Do not be misled into thinking that the mutual exclusion and producer-consumer problems are the only problems in parallel programming. They are the most important and most common problems, but there are many others:
The readers-writers problem is a common problem in file-system design. A file may either be closed, open for read access by any number of users, or open for write access by exactly one user. Implementing the read-open, write-open and close operations using semaphores and shared variables is an interesting exercise.
Deadlock, the situation that arises when multiple processes are blocked, each awaiting some action by another blocked process, is a common failing in parallel programs. There are complex algorithms for both deadlock avoidance and deadlock detection.
There are two basic kinds of low-level schedulers. In the lecture on schedulers, the ready queue was described as merely a memory with the enqueue and dequeue operations, and no description of the scheduling discipline. In fact, there are many alternatives:
If the ready queue is a FIFO queue (for example, a linked list of process descriptions with head and tail pointers), the scheduler is said to implement the round-robin algorithm, where all processes have equal priority for access to the CPU.
If the ready queue is a priority queue, where priority is a fixed attribute of each process, the scheduler is a simple priority scheduler.

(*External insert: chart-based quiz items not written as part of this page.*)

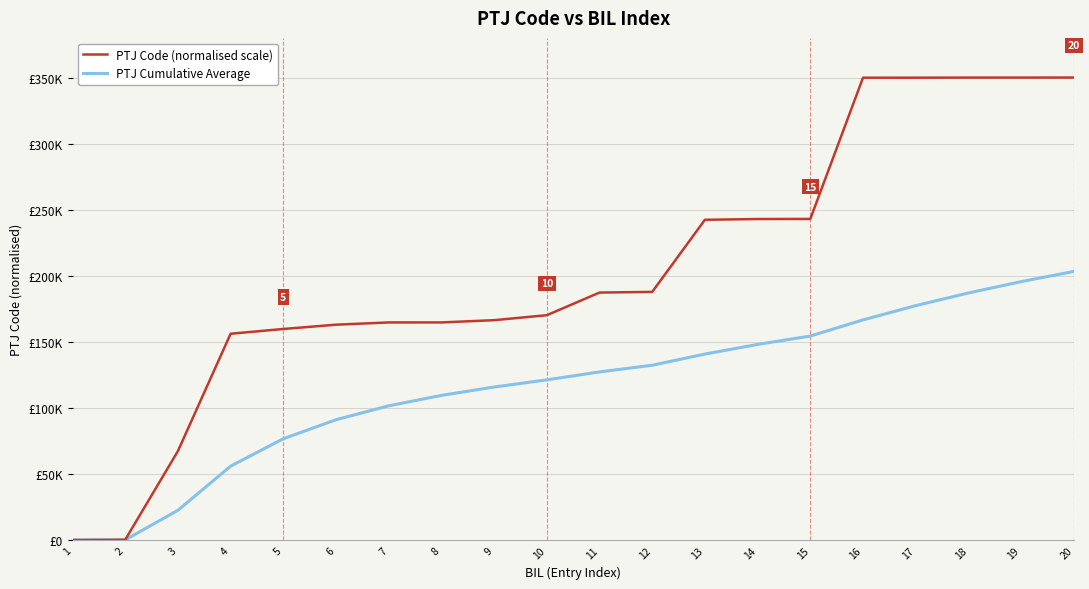

At how many categories does at least one series exceed 156444?

16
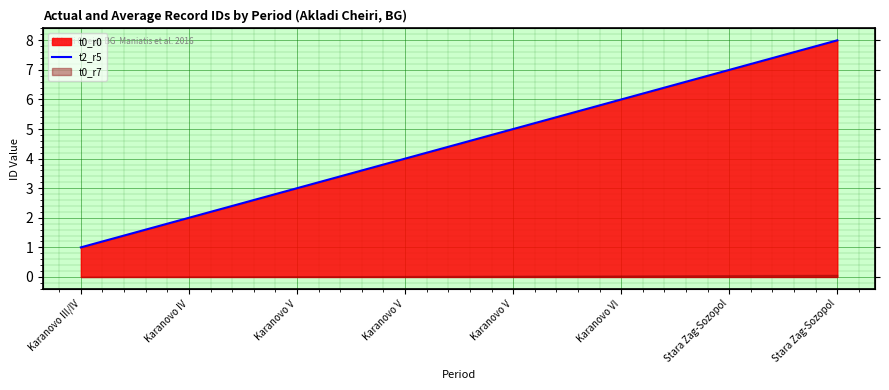

List the labels in order of value, smallest first.

Karanovo III/IV, Karanovo IV, Karanovo V, Karanovo V, Karanovo V, Karanovo VI, Stara Zag-Sozopol, Stara Zag-Sozopol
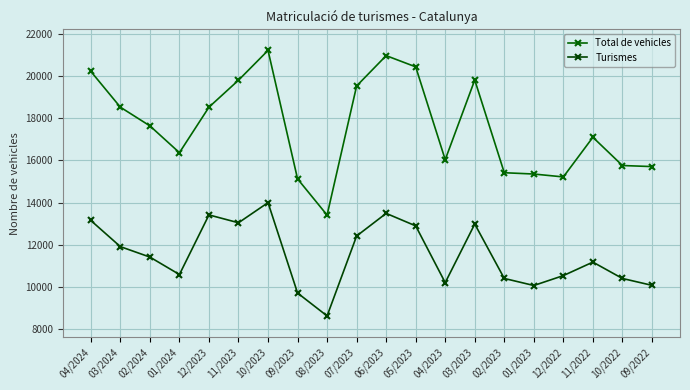

What is the approximate value of Turismes at 12/2022?

10546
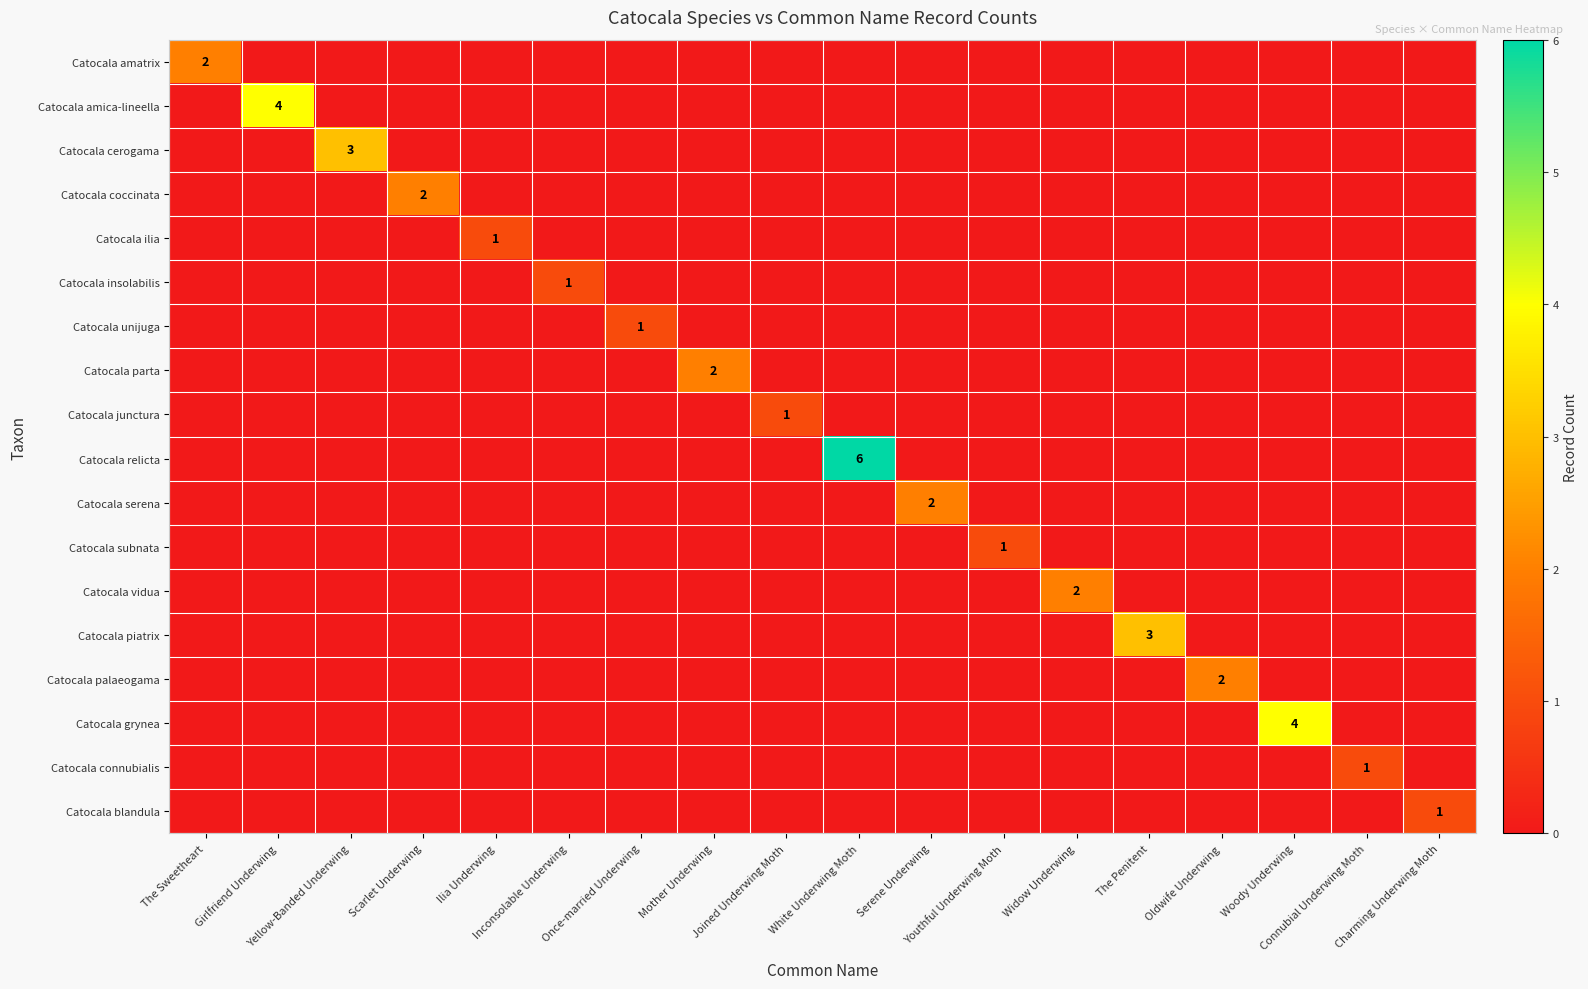

List the labels in order of Catocala blandula value, largest first.

Charming Underwing Moth, The Sweetheart, Girlfriend Underwing, Yellow-Banded Underwing, Scarlet Underwing, Ilia Underwing, Inconsolable Underwing, Once-married Underwing, Mother Underwing, Joined Underwing Moth, White Underwing Moth, Serene Underwing, Youthful Underwing Moth, Widow Underwing, The Penitent, Oldwife Underwing, Woody Underwing, Connubial Underwing Moth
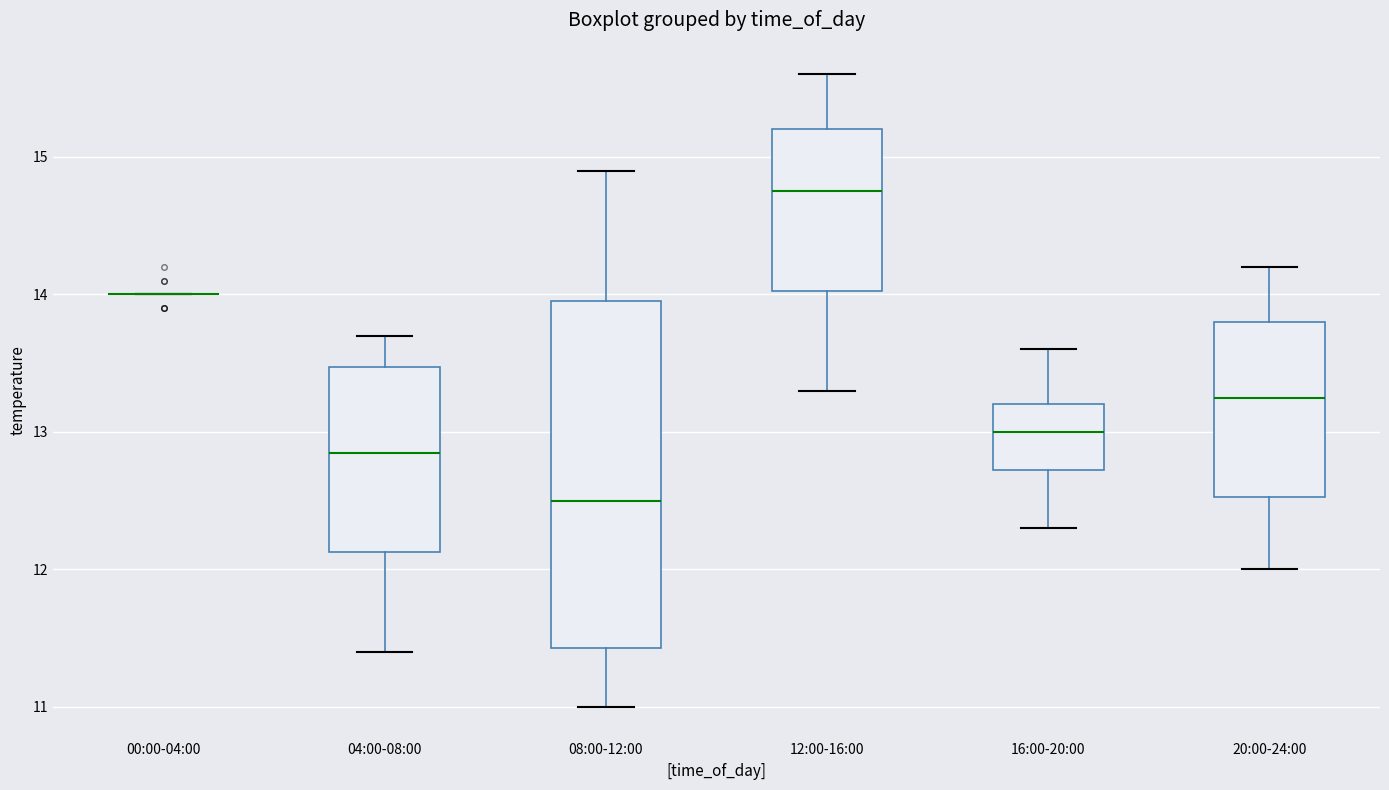

Where does the median line of the box for 20:00-24:00 sit on the y-axis? The values are not printed on the chart, so give them approximately, as read against the axis.

13.3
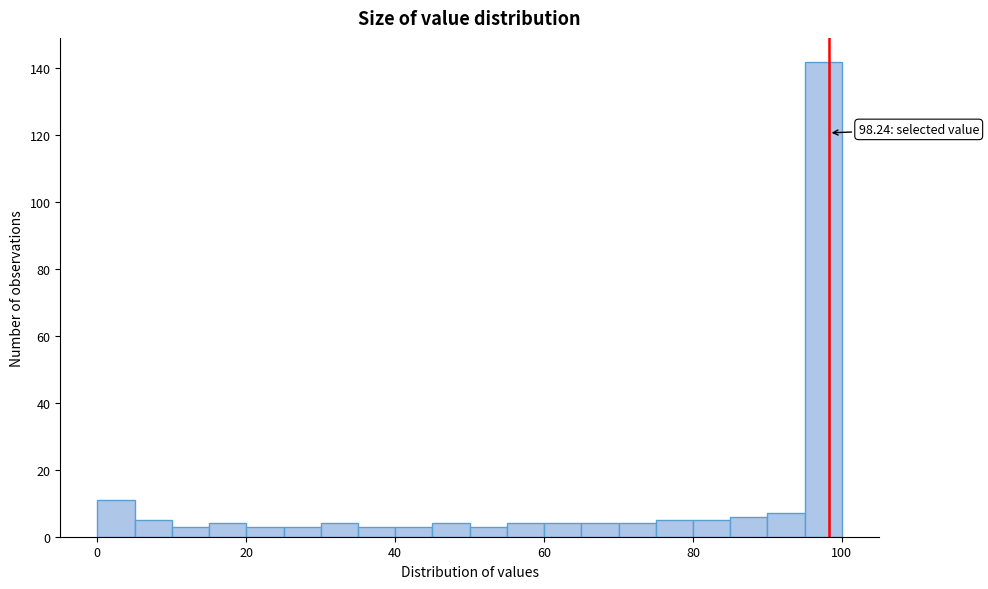

Read against the x-axis, roughly where is the centre of the tallest bar?

98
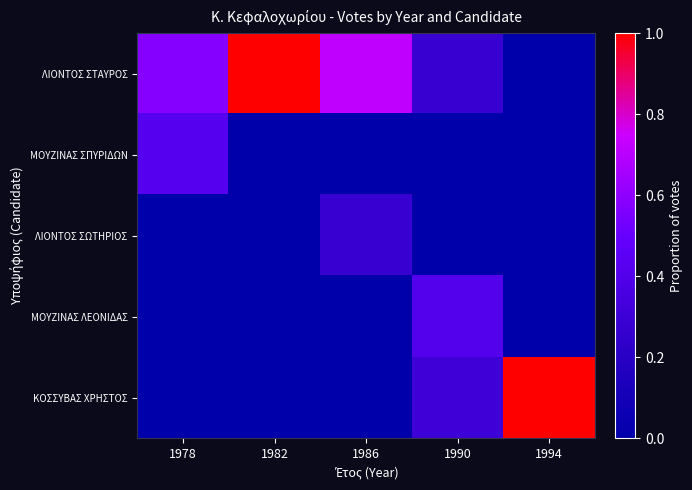

Reading left to right, extract all data points from this chart.

ΛΙΟΝΤΟΣ ΣΤΑΥΡΟΣ: 1978=0.6	1982=1.0	1986=0.7	1990=0.3	1994=0.0
ΜΟΥΖΙΝΑΣ ΣΠΥΡΙΔΩΝ: 1978=0.4	1982=0.0	1986=0.0	1990=0.0	1994=0.0
ΛΙΟΝΤΟΣ ΣΩΤΗΡΙΟΣ: 1978=0.0	1982=0.0	1986=0.3	1990=0.0	1994=0.0
ΜΟΥΖΙΝΑΣ ΛΕΟΝΙΔΑΣ: 1978=0.0	1982=0.0	1986=0.0	1990=0.4	1994=0.0
ΚΟΣΣΥΒΑΣ ΧΡΗΣΤΟΣ: 1978=0.0	1982=0.0	1986=0.0	1990=0.3	1994=1.0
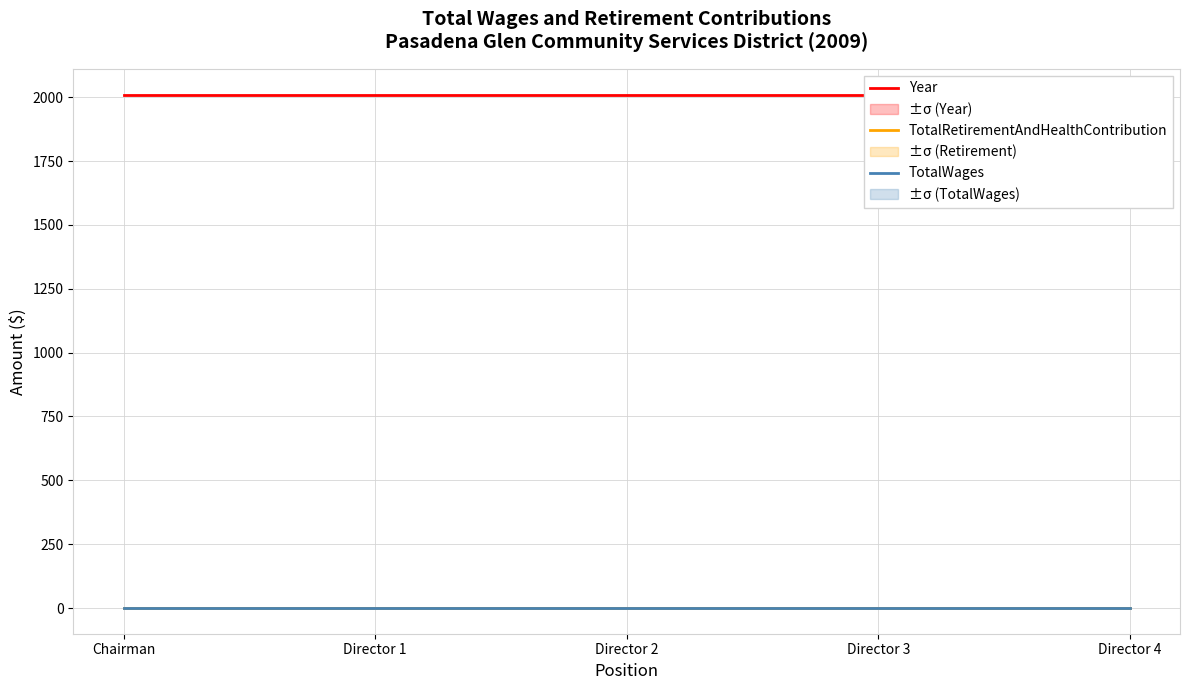

The TotalWages series shows 0 at Director 2. True or false?

True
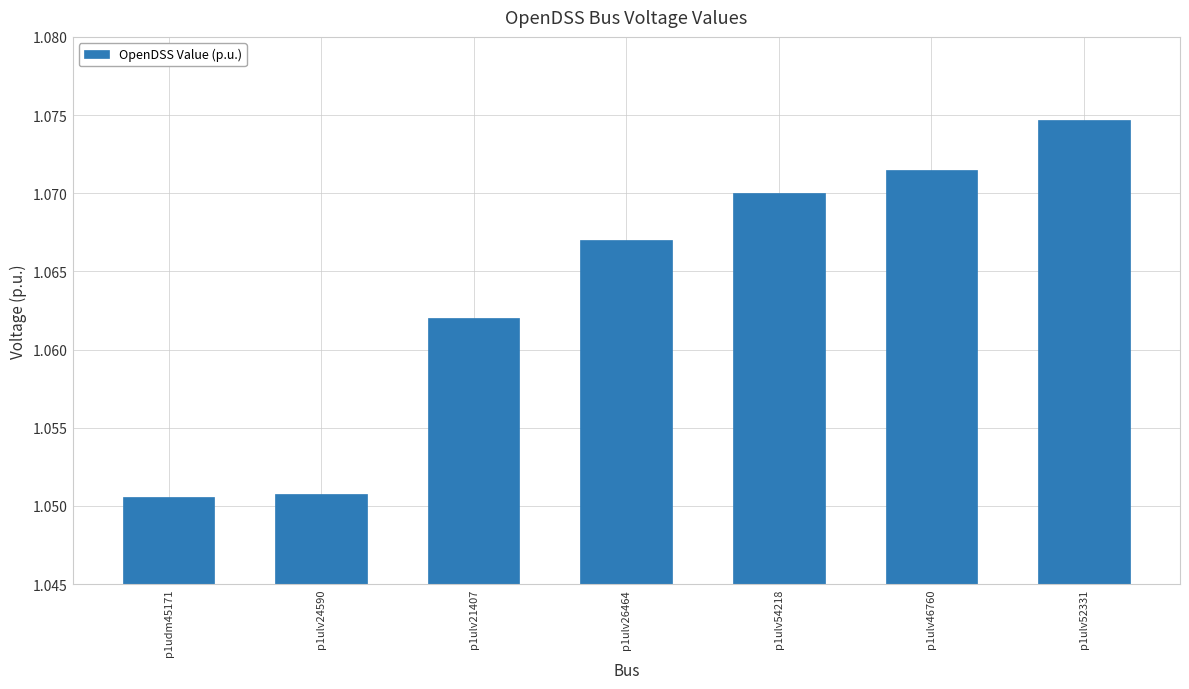

Count the values in the range 1 to 2.

7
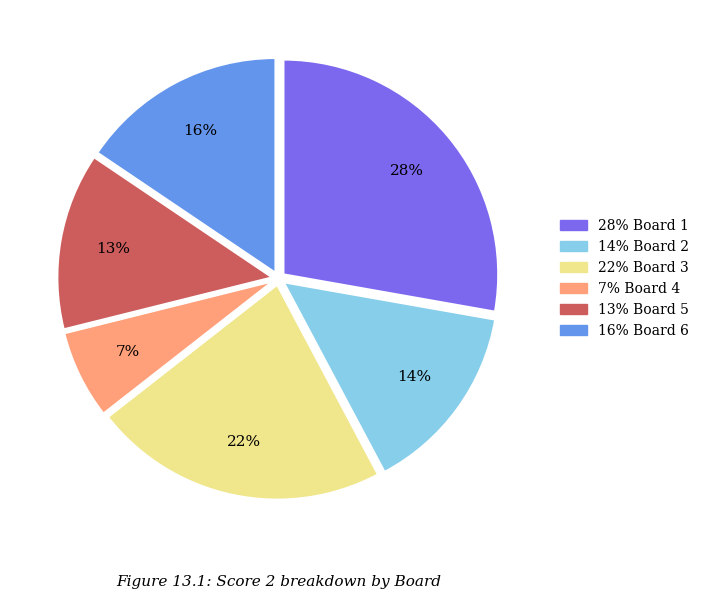

To the nearest percent, what is the difference between the largest and smallest slice percentages?

21%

Such schedulers are commonly used in real-time operating systems. Typically, high priorities are given to processes that must meet frequent deadlines, while low priorities are given to processes with infrequent deadlines (this is called the rate monotonic priority assignment).
If the ready queue is a priority queue, where priority is adjusted in response to process behavior, we can develop an adaptive scheduler. For example, the classic UNIX scheduler would raise the priority of processes each time they voluntarily relinquished the CPU, perhaps to wait for I/O completion, while periodically lowering the priorities of all processes. The result is that interactive processes, which do little computing but frequently await input, would naturally rise to a higher prioriy, while compute bound processes would fall in priority. This provides excellent service to interactive users without the need for users to be aware that there is any kind of priority structure.
Another category of scheduler attaches, as the priority of each process, the deadline by which it must finish its operation. The process with the nearer deadline gets priority, and when a process finishes its operation, it either terminates or resets its deadline to the time at which it must finish its next operation. Deadline based schedulers are provably optimal for real-time systems, but they are rarely used in practice.